INTRODUCTION

Recent ambulatory studies have found differences in telehealth use based on race and ethnicity during the COVID-19 pandemic.1,2,3 Whether racial and ethnic disparities exist in telehealth use in hospitalized patients is not clear. We examine variation in inpatient telehealth use for hospitalized COVID-19 patients based on demographic and clinical characteristics.

METHODS

We defined telehealth as a virtual visit using telephonic communication without a clinician physical examination. We included hospitalized COVID-19 positive patients with length of stay ≤ 30 days from four hospitals in an integrated health system in Chicago, IL, from March–May, 2020. The study period ended in May 2020 due to an internal policy change in June requiring daily clinician physical exams of all patients. Our study sites included three mid-sized community hospitals (referred to as sites A, B, C; 159–390 beds) and one large academic medical center (site D; 894 beds).

All sites utilized the same electronic medical record and had consistent access to personal protective equipment. There was similar access to telehealth technology and limited use of residents. Telehealth visits were identified using an inpatient billing modifier code. A manual review of thirty medical records from each site validated the use of the modifier code with > 90% accuracy.

We conducted unadjusted analyses comparing demographic and clinical characteristics for patients with no telehealth visits to those with ≥ 1 telehealth visit. We created multiple Poisson regression models, controlling for demographic, site of care, and clinical covariates and using length of stay as the exposure variable to identify characteristics independently associated with telehealth visits.

RESULTS

Overall, 2,200 COVID-19 patients were evaluated, of which 1,142 patients (51.9%) had ≥ 1 telehealth visit during hospitalization with a median (IQR) of 3.0 (1.0–5.0) among those with telehealth visits. Table 1 provides patient characteristics and unadjusted analyses. Using multiple Poisson regression, we found telehealth visit use was significantly associated with patient race, ethnicity, admission source, payer, month of admission, and site of care (Table 2). Race categorized as other was associated with less telehealth use compared to white race. Latinx ethnicity was associated with higher telehealth use. Site of care was strongly associated with telehealth use, with patients at one community hospital (site C) experiencing twice as many telehealth visits and patients at two other community hospitals (sites A and B) experiencing less than a third as many compared to the academic hospital (site D).

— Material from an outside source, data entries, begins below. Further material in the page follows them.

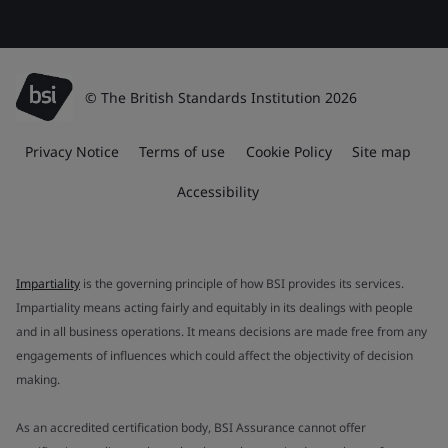
© The British Standards Institution 2026
Privacy Notice
Terms of use
Cookie Policy
Site map
Accessibility
Impartiality
is the governing principle of how BSI provides its services.
Impartiality means acting fairly and equitably in its dealings with people
and in all business operations. It means decisions are made free from any
engagements of influences which could affect the objectivity of decision
making.
As an accredited certification body, BSI Assurance cannot offer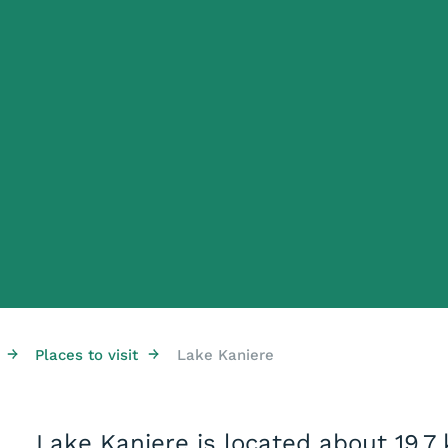
→
→
Places to visit
Lake Kaniere
Lake Kaniere is located about 19.7 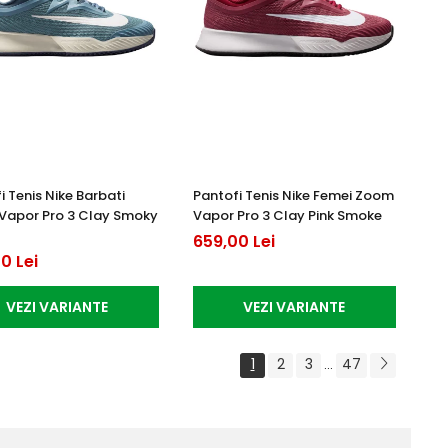
i Tenis Nike Barbati
Pantofi Tenis Nike Femei Zoom
Vapor Pro 3 Clay Smoky
Vapor Pro 3 Clay Pink Smoke
659,00 Lei
0 Lei
VEZI VARIANTE
VEZI VARIANTE
1
2
3
47
...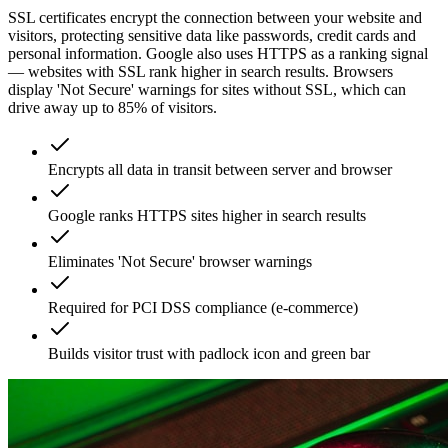
SSL certificates encrypt the connection between your website and
visitors, protecting sensitive data like passwords, credit cards and
personal information. Google also uses HTTPS as a ranking signal
— websites with SSL rank higher in search results. Browsers
display 'Not Secure' warnings for sites without SSL, which can
drive away up to 85% of visitors.
Encrypts all data in transit between server and browser
Google ranks HTTPS sites higher in search results
Eliminates 'Not Secure' browser warnings
Required for PCI DSS compliance (e-commerce)
Builds visitor trust with padlock icon and green bar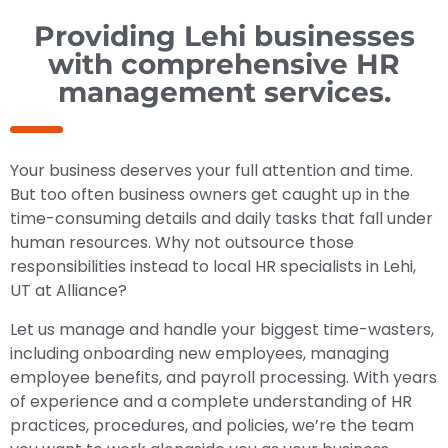
Providing Lehi businesses
with comprehensive HR
management services.
Your business deserves your full attention and time.
But too often business owners get caught up in the
time-consuming details and daily tasks that fall under
human resources. Why not outsource those
responsibilities instead to local HR specialists in Lehi,
UT at Alliance?
Let us manage and handle your biggest time-wasters,
including onboarding new employees, managing
employee benefits, and payroll processing. With years
of experience and a complete understanding of HR
practices, procedures, and policies, we’re the team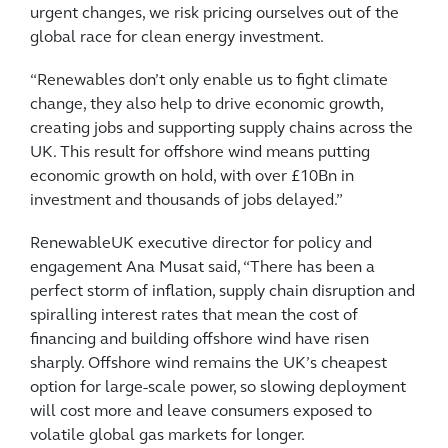
urgent changes, we risk pricing ourselves out of the
global race for clean energy investment.
“Renewables don’t only enable us to fight climate
change, they also help to drive economic growth,
creating jobs and supporting supply chains across the
UK. This result for offshore wind means putting
economic growth on hold, with over £10Bn in
investment and thousands of jobs delayed.”
RenewableUK executive director for policy and
engagement Ana Musat said, “There has been a
perfect storm of inflation, supply chain disruption and
spiralling interest rates that mean the cost of
financing and building offshore wind have risen
sharply. Offshore wind remains the UK’s cheapest
option for large-scale power, so slowing deployment
will cost more and leave consumers exposed to
volatile global gas markets for longer.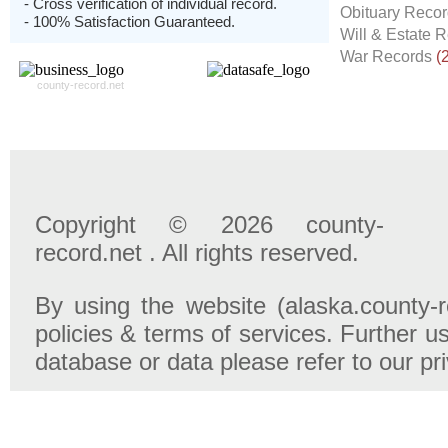
- Cross verification of individual record.
Obituary Reco
- 100% Satisfaction Guaranteed.
Will & Estate 
War Records
(
county-record.net
Copyright © 2026 county-
record.net . All rights reserved.
By using the website (alaska.county-r
policies & terms of services. Further u
database or data please refer to our pr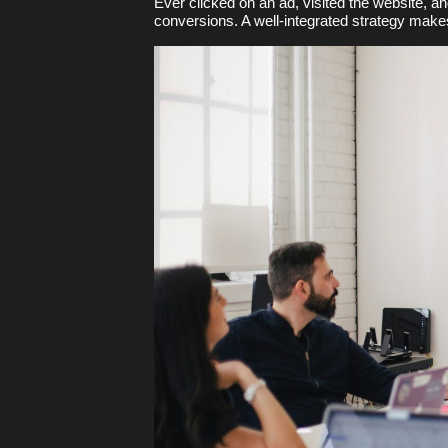
Ever clicked on an ad, visited the website, a
conversions. A well-integrated strategy mak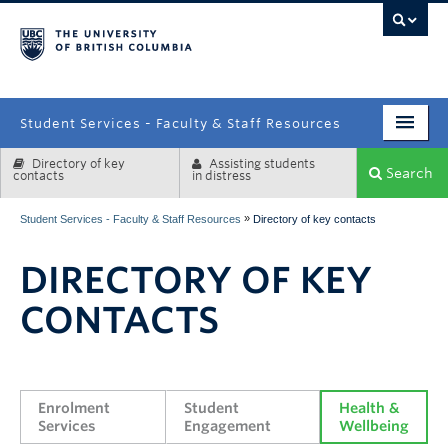
campus
Student Services - Faculty & Staff Resources
Directory of key
Assisting students
Enrolment Services
Search
contacts
in distress
Student Affairs
»
Student Services - Faculty & Staff Resources
Directory of key contacts
Health & Wellbeing
DIRECTORY OF KEY
Systems & Tools
CONTACTS
Enrolment 
Student 
Health & 
Services
Engagement
Wellbeing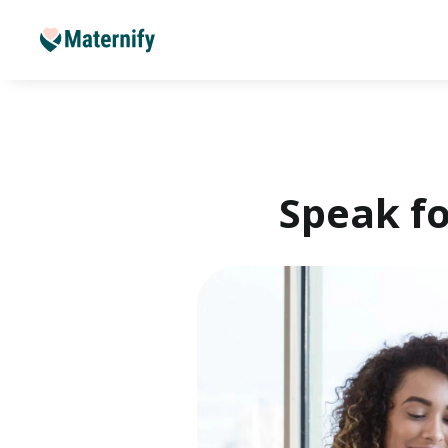
Speak fo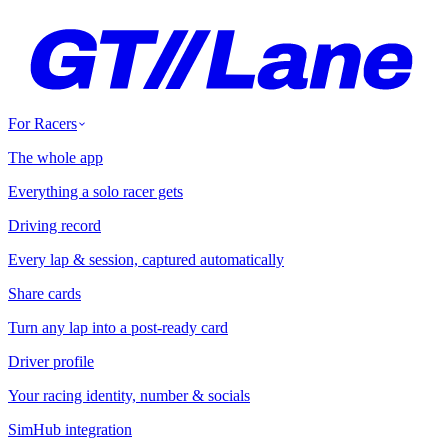
For Racers
The whole app
Everything a solo racer gets
Driving record
Every lap & session, captured automatically
Share cards
Turn any lap into a post-ready card
Driver profile
Your racing identity, number & socials
SimHub integration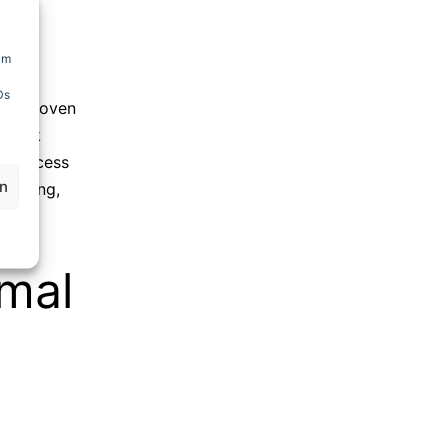
um
Ds
king oven
mwork
 process
en
/cooling
,
rmal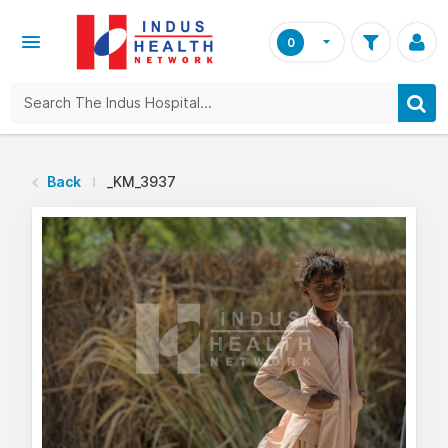
0
Back
_KM_3937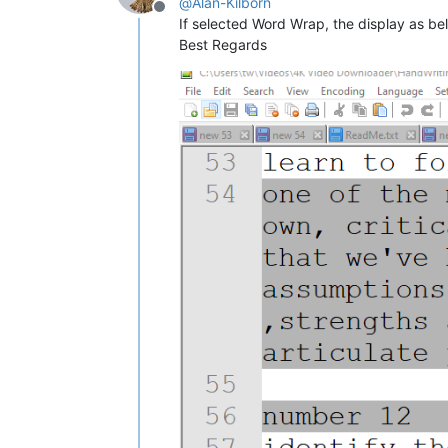
@
Alan-Kilborn
Offline
If selected Word Wrap, the display as bel
Best Regards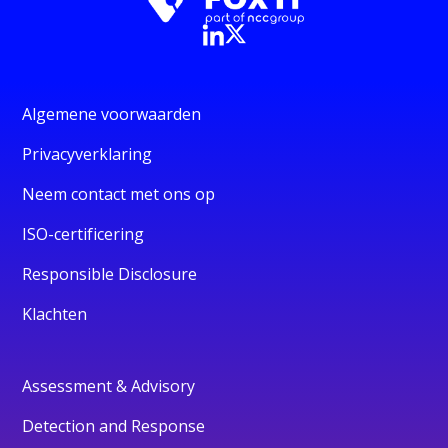
Algemene voorwaarden
Privacyverklaring
Neem contact met ons op
ISO-certificering
Responsible Disclosure
Klachten
Assessment & Advisory
Detection and Response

Table 1 Characteristics of Hospitalized COVID-19 Patients by Occurrence of Telehealth Visit(s) in 2020
Table 2 Adjusted Incidence Rate Ratio of Telehealth Visits During Hospitalization for COVID-19*

DISCUSSION

In this study of hospitalized COVID-19 patients, we found the rate of telehealth visit use was significantly associated with patient race, ethnicity, admission source, payer, month of admission, and site of care. Clinicians’ decisions to conduct inpatient telehealth visits in place of in-person visits may have been influenced by various factors. Clinicians may have a desire to conduct rigorous in-person evaluations of patients with high acuity of illness or comorbidities. However, patients with higher acuity of illness may be perceived as higher risk for transmitting COVID-19 to clinicians. These countervailing forces may explain why we found no differences in telehealth use based on intensive care unit stay, mechanical ventilation, or Elixhauser score.

Though small, we found significant differences in telehealth usage based on race and ethnicity with a higher incidence in Latinx patients and lower use in other patients. Ambulatory studies have also found differences in telehealth use during the COVID-19 pandemic based on race and ethnicity.1,2,3 Access to technology explains some of the differences seen in the outpatient setting but is not applicable in our study as access to the technology needed to conduct telehealth visits was universal.

Our most striking results relate to variation in telehealth use across sites of care. Local culture and the possibility of implicit bias likely contributed to variation in telehealth adoption. Future research should explore whether differences in telehealth practice patterns are associated with patient outcomes.

Our study was conducted in a single healthcare system, potentially affecting generalizability of our findings. Furthermore, identification of telehealth visits may have been susceptible to errors related to incomplete documentation or incorrect abstraction.

In conclusion, we show differences in telehealth use for hospitalized COVID-19 patients based on patient characteristics, most notably race, ethnicity, and site of care. Future research should explore variation in inpatient telehealth use and whether differences are associated with patient outcomes.